Already strained by Madoff, the endowment toppled even further. In 2007, YU’s endowment reached $1.4 billion dollars. In two years, it shrunk by $450 million, and, three years later, has only recovered by $75 million. YU’s endowment has shrunk more since its height in 2007 than all other universities with billion dollar endowments in the United States and Canada.

Growth has outstripped funds. Unanticipated scandals shook YU to the core. The “enterprise” that President Joel built is on the verge of collapse. Harvard Business School professor and author of The Innovative University Clayton Christensen wrote, “Fifteen years from now more than half of the universities will be in bankruptcy.” Will Yeshiva University be added to the list?

Yeshiva University—though it faces far greater challenges than other universities—does not stand alone in its struggle. Liberal arts colleges stand at the precipice, as the Recession stymied philanthropic support and as online competition began syphoning away students.

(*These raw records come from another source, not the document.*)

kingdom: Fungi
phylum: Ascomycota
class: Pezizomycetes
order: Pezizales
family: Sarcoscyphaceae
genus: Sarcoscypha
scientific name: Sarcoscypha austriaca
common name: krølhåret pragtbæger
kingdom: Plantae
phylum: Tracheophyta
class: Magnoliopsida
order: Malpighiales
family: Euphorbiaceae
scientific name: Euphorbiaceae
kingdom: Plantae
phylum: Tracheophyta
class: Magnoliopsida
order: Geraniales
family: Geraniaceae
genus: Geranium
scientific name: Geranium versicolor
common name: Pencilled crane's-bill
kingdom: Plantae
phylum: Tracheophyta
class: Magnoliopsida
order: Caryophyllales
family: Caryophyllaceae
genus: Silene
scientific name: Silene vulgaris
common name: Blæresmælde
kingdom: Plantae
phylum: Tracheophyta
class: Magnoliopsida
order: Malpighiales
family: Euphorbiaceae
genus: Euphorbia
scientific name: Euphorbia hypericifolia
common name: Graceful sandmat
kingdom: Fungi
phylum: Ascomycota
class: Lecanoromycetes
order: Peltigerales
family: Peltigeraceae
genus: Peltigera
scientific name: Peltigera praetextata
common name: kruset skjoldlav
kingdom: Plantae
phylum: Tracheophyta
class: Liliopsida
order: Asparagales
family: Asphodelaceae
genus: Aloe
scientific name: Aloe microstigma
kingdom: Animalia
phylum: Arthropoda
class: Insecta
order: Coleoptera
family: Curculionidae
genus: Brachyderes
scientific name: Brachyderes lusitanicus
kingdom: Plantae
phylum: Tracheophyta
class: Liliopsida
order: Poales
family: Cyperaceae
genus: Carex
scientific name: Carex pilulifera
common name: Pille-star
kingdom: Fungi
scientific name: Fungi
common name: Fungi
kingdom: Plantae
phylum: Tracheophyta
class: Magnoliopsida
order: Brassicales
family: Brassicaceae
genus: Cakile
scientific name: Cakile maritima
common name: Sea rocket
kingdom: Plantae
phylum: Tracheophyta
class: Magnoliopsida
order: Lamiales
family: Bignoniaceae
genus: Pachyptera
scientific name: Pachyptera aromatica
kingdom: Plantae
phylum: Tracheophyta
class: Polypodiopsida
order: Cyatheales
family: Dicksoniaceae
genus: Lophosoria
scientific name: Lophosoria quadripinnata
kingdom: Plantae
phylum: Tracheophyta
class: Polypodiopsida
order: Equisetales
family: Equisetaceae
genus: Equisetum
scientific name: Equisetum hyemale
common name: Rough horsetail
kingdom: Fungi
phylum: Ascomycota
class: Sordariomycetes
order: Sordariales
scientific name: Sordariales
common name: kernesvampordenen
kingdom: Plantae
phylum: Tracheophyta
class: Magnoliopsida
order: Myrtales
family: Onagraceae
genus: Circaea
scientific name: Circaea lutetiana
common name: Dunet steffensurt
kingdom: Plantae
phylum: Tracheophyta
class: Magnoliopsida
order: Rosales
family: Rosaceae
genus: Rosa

Larger research universities that have built opulent services to attract students now  find themselves unable to sustain the cost.

According to U.S. News’s Educational Supplement “tuition has generally been driven up by rising spending on administrators and student support services.” Distended middle administrative positions have driven up tuition costs while managerial inflation at Yeshiva has shifted enormous resources away from faculty to extra-curricular and other non-essential services. President Joel again, said it himself, “This last decade has seen the transformation of our academic enterprise, Torah learning environment, student and career services, athletics, infrastructure, and more.” YU has grown too big.

In the last paragraph of his book, Professor Christensen unpacks the shift in attitude that universities must adopt in order to survive the next fifteen years. His words are worth quoting:

University communities that focus their activities and measure success in terms of absolute performance rather than relative rank can enjoy a bright future. If they suppress the compulsion to have everything and instead play to their unique strengths they can achieve much more than they do now. They can be the “best” in the eyes of their own students, faculty members, and public and private supporters. They can serve more of their chosen students at higher levels of quality. They can become more expert in their chosen subjects and practice more individually customized and more influential scholarship. They can contribute more to the intellectual, economic, and moral vitality of the country and the world. If they embrace innovation and give up the ambition to have it all, they can have much, much more.

YU wanted to have it all: a large research university, a platform for Modern Orthodoxy, a Center for the Jewish Future, a museum, a yeshiva, three colleges with over 30 majors, an Institute for University-School Partnership, and many more initiatives. As we are forced to cut back, Professor Christensen reminds us that YU does not need to be—nor, sadly, can it be—everything President Joel envisioned.

If YU cannot endure as the empire that President Joel has ruled for a decade, what should it be? If, as Professor Christensen says, a university must “play to its unique strengths,” what are our strengths?

For a decade, President Joel was instrumental in crafting an expansive community institution that not only catered to students, but became a hub of Orthodox Judaism. Our strength has always been the College and the Yeshiva, but for years, we were riding high on the fortuitous expansions that President Joel pushed through bold spending and tenacious fund-raising. However, five years of crises have weakened the foundations of YU and may force this institution to contract to its former self.

YU can no longer be an empire and President Joel can no longer be an emperor.

“I will not be the leader of Modern Orthodoxy….My role is to educate the future leaders of Modern Orthodoxy,” President Joel told The Commentator after his investiture in 2003. He rightly recognized that YU’s purpose is to educate its students. At its core, YU is both a college and a Yeshiva—the foundation upon which the empire stood. If we are going to cut, we should preserve what is, ultimately, the raison d’etre of YU.